Однако сам Вернер произвел на Вильгельма куда менее выгодное впечатление. Бедняга явно был не на подъеме, а в упадке. Он сильно исхудал, острые черты лица еще истончились, нос стал длиннее, лоб и темя облысели, голос звучал резче, пронзительнее и крикливее; впалая грудь, выступающие вперед плечи и бескровные щеки выдавали в нем работящего ипохондрика.
У Вильгельма достало деликатности весьма сдержанно отозваться о столь разительной перемене, тем паче что Вернер дал волю дружеским восторгам.
— Право же, — восклицал он, — пускай ты попусту растратил время и, как я подозреваю, ничем не разжился, все же такой молодчик, каким ты стал, может и должен устроить свое счастье. Только, смотри, не промотай и не потеряй его снова; с эдакой наружностью как не высватать богатую и красивую наследницу!
— Ты верен себе! — заметил Вильгельм. — Не успел после долгой разлуки встретить друга, как уже видишь в нем товар, предмет торговли, на котором можно нажиться.
Ярно и аббат как будто совсем не удивились этой встрече и предоставили друзьям вволю распространяться о прошлом и настоящем. Вернер со всех сторон оглядывал друга, поворачивал его туда и сюда, так что тот даже засмущался.
— Нет, нет! — восклицал он. — Такого мне еще не доводилось видеть, и все же я уверен, что не ошибаюсь. Глаза у тебя стали глубже, лоб шире, нос тоньше, а рот привлекательнее. Гляньте-ка, какая у него стать! Как все ладно и складно! До чего же полезно бить баклуши! А я-то, горемыка, — он посмотрел на себя в зеркало, — не наживи я за это время изрядную сумму денег, вовсе ничем бы не был хорош.
Вернер не получил последнего письма Вильгельма: их контора и была тем торговым домом, совместно с коим Лотарио намеревался купить земельные угодья. Именно это дело и привело Вернера сюда. Он никак не ожидал столкнуться здесь с Вильгельмом. Явился судейский чиновник, были показаны бумаги, и Вернер счел условия сходными.
— По всей видимости, вы желаете добра этому молодому человеку, — заявил он, — так постарайтесь, чтобы наша доля не была урезана. От моего друга зависит стать владельцем имения и вложить в него часть своего состояния.
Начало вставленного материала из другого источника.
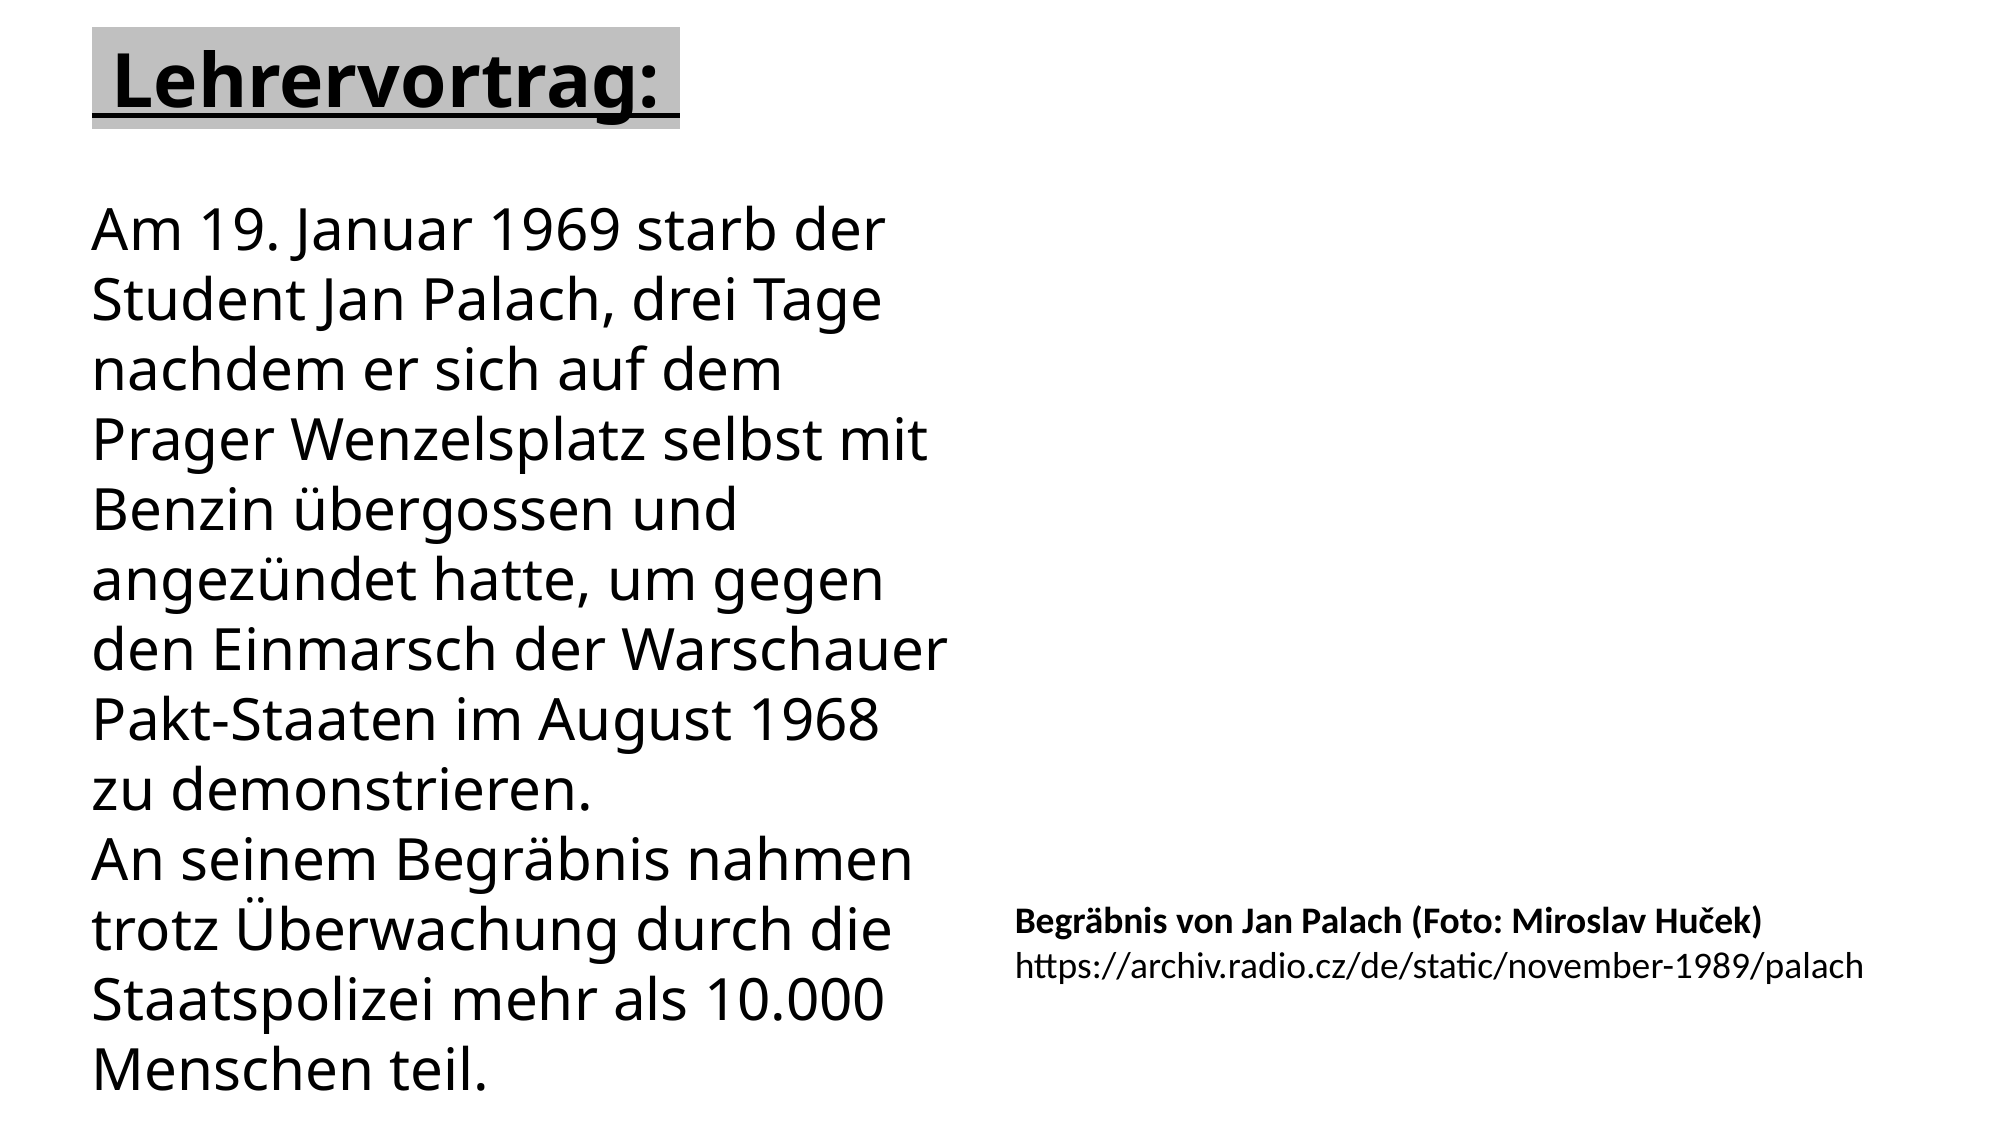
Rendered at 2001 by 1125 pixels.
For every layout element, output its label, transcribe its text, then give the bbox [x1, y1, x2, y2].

text_box Begräbnis von Jan Palach (Foto: Miroslav Huček) https://archiv.radio.cz/de/static/november-1989/palach [999, 888, 1965, 994]
text_box Lehrervortrag: Am 19. Januar 1969 starb der Student Jan Palach, drei Tage nachdem er sich auf dem Prager Wenzelsplatz selbst mit Benzin übergossen und angezündet hatte, um gegen den Einmarsch der Warschauer Pakt-Staaten im August 1968 zu demonstrieren. An seinem Begräbnis nahmen trotz Überwachung durch die Staatspolizei mehr als 10.000 Menschen teil. [77, 24, 965, 1110]
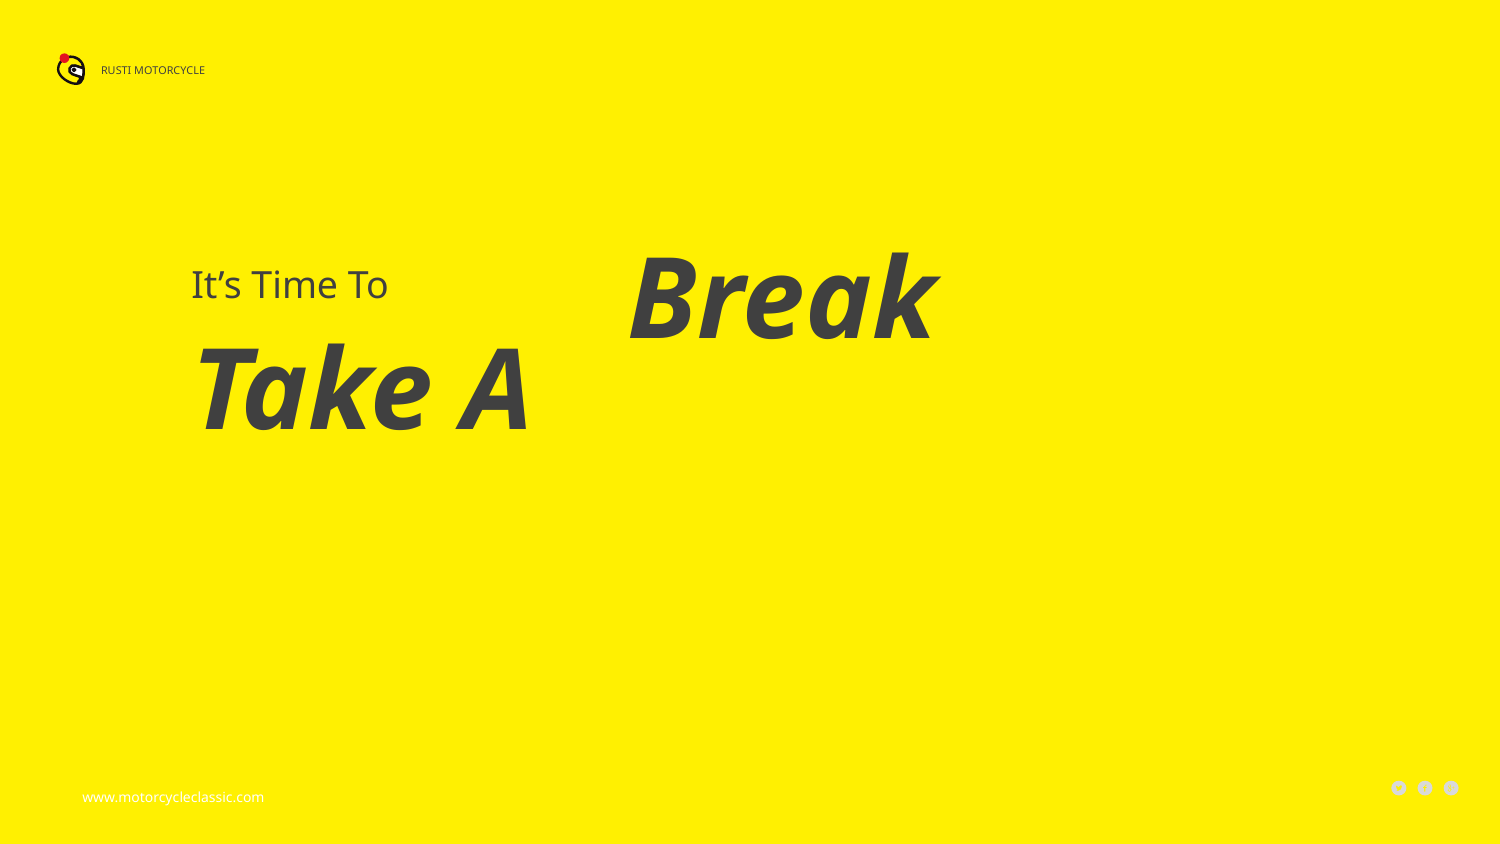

Ярно и аббат заверили, что нет нужды напоминать им об Этом. Едва все было оговорено в общих чертах* как Вернер пожелал сыграть в ломбер, и Ярно с аббатом не замедлили составить ему партию; он, видите ли, так пристрастился к картам, что вечер был ему не в радость без игры.
Оказавшись после ужина наедине, друзья наперебой выспрашивали друг у друга обо всем, что им хотелось узнать.
Вильгельм не уставал твердить, как он доволен своим положением и какое для него счастье вступить в круг столь замечательных людей. А Вернер на это только качал головой и говорил:
— Верить следует только лишь тому, что видишь собственными глазами! Не один угодливый приятель заверял меня, что ты живешь с неким молодым распутником из дворян, водишь к нему актерок, помогаешь транжирить денежки и портишь ему отношения со всей роднен.
— Мне было бы обидно за себя и за этих славных людей, что о нас судят так превратно, — отвечал Вильгельм. — Но на своем актерском поприще я привык к любым кривотолкам. В самом деле, как могут люди составить себе правильное мнение о наших поступках, когда те предстают перед ними без связи, урывками, в самой небольшой своей доле, ибо добро и зло творится втайне и наружу выходит лишь самое несущественное. Актеров и актрис — тех ставят на подмостки, со всех сторон зажигают свет, все действие проворачивается в считанные часы, однако даже тут мало кто способен разобраться в происходящем.
Дальше пошли расспросы о семье, о «друзьях юности, о родном городе. Вернер спешил сообщить, какие произошли перемены, что осталось по-прежнему, что случилось нового.
— Женщины в доме живут, весело и беспечно, — говорил он, — в деньгах нехватки нет. Половину времени они наряжаются, вторую половину — щеголяют своими нарядами перед другими. Хозяйством занимаются не больше, чем надобно. Малыши мои растут смышлеными ребятишками. Я уж мысленно вижу, как они сидят, строчат и считают, бегают, хлопочут, промышляют; когда приспеет время, каждый получит самостоятельное дело, а что до нашего состояния — тут тебе только глядеть да радоваться. Когда все будет улажено с земельными угодьями, мы сразу же поедем вместе домой, — по всей видимости, ты способен не без толка заняться обычными человеческими делами. Спасибо твоим новым друзьям, что они натолкнули тебя на верный путь. Право же, я, дурак, сейчас только понимаю, как люблю тебя, — гляжу и не могу наглядеться, до чего же у тебя здоровый и хороший вид. Совсем не то, что на портрете, который ты как — то прислал своей сестре. Из-за него дома разгорелся настоящий спор. Мамаша и дочка находили, что молодой кавалер очень даже мил — открытая шея, грудь наполовину обнажена, сборчатый воротник, волосы по плечи, круглая шляпа, короткий камзольчик, длинные панталоны болтаются на ногах. А я доказывал, что такой наряд впору Гансвурсту. Вот сейчас ты на человека похож, не хватает только косы, в которую не мешает заплести волосы, иначе тебя, чего доброго, примут в дороге за еврея[73] и потребуют уплатить пошлины и подорожную.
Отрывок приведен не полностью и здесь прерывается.